[Stored items]
'''
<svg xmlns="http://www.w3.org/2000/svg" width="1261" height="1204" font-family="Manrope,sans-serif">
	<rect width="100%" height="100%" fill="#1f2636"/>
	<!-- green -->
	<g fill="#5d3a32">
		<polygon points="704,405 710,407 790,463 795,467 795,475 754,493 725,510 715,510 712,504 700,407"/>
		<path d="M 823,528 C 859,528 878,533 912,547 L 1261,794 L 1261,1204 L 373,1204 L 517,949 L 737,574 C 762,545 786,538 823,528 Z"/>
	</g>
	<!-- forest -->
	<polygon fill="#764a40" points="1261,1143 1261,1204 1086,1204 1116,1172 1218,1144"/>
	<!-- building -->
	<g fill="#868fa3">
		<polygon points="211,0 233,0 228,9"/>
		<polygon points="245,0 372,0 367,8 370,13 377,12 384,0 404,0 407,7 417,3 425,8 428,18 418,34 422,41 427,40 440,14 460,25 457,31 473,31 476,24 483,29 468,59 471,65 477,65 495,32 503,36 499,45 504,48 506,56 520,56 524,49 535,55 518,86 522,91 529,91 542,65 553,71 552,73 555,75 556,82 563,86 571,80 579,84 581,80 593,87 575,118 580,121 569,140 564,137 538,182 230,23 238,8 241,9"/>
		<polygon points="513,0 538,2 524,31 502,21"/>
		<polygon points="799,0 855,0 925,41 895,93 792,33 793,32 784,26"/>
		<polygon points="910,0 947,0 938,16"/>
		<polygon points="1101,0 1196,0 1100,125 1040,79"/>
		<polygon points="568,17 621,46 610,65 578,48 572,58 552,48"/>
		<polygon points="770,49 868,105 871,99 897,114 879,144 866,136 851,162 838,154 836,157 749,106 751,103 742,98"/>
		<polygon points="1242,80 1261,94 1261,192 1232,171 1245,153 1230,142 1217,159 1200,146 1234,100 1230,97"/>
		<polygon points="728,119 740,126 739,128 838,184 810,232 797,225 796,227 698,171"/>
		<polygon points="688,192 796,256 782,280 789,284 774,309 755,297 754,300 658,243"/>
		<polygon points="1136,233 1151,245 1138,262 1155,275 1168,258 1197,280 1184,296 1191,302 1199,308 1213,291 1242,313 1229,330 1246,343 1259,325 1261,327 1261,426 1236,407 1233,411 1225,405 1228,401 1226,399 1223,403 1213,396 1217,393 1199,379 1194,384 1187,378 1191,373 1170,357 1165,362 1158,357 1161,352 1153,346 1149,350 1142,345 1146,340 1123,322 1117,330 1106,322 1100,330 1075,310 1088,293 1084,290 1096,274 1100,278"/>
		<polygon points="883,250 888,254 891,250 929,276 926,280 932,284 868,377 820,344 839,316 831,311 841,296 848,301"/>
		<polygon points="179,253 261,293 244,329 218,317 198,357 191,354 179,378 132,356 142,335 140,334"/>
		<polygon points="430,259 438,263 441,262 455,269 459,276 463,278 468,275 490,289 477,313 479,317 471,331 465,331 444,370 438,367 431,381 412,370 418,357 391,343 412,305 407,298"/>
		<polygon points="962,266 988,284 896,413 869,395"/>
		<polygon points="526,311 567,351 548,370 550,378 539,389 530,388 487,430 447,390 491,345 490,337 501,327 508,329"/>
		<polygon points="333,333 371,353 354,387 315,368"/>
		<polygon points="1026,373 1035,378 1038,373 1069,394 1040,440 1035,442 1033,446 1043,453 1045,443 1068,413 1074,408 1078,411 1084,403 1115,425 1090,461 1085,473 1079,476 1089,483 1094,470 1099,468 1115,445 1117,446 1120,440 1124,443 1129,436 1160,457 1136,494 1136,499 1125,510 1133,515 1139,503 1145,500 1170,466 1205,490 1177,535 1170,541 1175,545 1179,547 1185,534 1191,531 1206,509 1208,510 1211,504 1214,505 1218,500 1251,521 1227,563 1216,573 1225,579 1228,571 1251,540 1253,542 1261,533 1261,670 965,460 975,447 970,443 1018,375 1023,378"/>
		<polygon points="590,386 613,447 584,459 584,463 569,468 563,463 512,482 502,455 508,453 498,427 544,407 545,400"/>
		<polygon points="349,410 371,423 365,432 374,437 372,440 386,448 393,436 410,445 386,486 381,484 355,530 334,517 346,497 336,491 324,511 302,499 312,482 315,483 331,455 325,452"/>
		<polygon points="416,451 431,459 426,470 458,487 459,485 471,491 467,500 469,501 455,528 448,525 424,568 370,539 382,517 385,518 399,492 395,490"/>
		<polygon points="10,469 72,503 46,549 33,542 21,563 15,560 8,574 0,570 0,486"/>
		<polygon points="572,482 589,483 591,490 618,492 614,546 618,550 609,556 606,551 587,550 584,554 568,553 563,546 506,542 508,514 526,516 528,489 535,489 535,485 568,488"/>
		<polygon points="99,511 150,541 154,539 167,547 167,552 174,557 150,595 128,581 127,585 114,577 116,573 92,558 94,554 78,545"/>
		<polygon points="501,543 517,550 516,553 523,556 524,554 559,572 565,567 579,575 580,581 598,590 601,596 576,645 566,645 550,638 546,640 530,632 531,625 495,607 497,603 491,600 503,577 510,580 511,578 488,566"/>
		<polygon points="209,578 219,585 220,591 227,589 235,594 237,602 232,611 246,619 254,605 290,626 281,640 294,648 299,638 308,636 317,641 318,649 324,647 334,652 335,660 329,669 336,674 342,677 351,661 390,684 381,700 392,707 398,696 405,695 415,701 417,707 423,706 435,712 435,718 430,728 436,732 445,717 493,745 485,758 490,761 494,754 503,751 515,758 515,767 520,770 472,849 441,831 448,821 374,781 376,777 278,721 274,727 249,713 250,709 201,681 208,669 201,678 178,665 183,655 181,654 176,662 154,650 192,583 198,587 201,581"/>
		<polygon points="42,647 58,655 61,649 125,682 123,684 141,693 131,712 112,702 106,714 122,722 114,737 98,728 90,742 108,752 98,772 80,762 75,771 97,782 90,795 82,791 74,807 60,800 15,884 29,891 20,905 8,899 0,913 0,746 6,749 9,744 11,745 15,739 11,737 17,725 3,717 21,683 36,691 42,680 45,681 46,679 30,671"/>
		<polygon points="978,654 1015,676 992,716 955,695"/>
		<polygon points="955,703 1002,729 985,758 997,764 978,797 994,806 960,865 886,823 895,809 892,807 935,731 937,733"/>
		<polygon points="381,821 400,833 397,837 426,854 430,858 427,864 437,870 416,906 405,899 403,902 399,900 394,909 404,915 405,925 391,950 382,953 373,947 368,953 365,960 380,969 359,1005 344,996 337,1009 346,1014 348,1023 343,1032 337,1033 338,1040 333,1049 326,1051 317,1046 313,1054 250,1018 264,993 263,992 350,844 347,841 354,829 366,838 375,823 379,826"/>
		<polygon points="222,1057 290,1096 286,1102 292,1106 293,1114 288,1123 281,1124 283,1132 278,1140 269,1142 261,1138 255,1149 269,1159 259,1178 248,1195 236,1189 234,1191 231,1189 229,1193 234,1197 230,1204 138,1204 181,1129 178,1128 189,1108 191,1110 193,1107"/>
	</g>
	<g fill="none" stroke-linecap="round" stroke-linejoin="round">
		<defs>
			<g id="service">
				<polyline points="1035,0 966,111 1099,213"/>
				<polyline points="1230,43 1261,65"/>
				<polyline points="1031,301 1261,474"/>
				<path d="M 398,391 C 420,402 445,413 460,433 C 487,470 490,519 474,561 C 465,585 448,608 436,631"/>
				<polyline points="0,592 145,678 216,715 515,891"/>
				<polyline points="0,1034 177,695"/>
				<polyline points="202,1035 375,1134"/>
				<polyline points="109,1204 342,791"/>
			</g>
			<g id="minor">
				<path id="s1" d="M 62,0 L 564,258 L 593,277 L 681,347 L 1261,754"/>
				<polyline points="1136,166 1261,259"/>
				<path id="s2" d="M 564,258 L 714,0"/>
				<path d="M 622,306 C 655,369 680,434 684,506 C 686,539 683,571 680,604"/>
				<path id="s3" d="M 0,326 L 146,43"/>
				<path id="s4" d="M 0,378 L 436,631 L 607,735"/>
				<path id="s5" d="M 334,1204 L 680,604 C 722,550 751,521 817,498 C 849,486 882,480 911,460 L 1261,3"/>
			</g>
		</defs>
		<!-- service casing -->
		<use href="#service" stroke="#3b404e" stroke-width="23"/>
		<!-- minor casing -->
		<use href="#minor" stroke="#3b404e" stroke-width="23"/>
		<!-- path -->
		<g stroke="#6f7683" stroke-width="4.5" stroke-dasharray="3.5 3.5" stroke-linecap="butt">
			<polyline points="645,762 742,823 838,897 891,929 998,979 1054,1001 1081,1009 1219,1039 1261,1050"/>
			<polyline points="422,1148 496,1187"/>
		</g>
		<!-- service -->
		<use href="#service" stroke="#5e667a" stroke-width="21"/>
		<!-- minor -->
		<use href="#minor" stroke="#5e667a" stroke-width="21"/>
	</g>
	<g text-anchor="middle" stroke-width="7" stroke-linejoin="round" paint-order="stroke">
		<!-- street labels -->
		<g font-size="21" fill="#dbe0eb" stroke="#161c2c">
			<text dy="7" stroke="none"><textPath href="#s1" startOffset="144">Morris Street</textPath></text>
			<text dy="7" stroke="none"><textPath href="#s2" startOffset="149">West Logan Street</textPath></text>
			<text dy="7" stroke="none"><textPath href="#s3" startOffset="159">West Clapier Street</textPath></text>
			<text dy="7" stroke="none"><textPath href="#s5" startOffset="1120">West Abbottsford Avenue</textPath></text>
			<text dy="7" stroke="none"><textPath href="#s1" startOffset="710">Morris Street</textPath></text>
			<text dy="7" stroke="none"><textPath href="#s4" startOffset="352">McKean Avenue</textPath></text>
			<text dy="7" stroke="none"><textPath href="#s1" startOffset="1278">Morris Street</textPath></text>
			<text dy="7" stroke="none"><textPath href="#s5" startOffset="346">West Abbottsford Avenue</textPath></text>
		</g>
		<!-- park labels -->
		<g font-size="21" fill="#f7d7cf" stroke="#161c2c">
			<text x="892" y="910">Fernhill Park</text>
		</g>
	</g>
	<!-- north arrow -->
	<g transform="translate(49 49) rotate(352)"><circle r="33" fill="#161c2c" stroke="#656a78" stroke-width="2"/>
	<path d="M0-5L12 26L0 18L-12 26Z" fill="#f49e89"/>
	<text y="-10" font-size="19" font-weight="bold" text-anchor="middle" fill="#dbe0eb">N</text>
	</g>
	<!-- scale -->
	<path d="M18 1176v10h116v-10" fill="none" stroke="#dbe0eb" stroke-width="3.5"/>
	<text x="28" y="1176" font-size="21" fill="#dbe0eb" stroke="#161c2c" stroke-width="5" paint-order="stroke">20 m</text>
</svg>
'''
Filter the entries down to the lines with the word "middle" in them.

	<g text-anchor="middle" stroke-width="7" stroke-linejoin="round" paint-order="stroke">
	<text y="-10" font-size="19" font-weight="bold" text-anchor="middle" fill="#dbe0eb">N</text>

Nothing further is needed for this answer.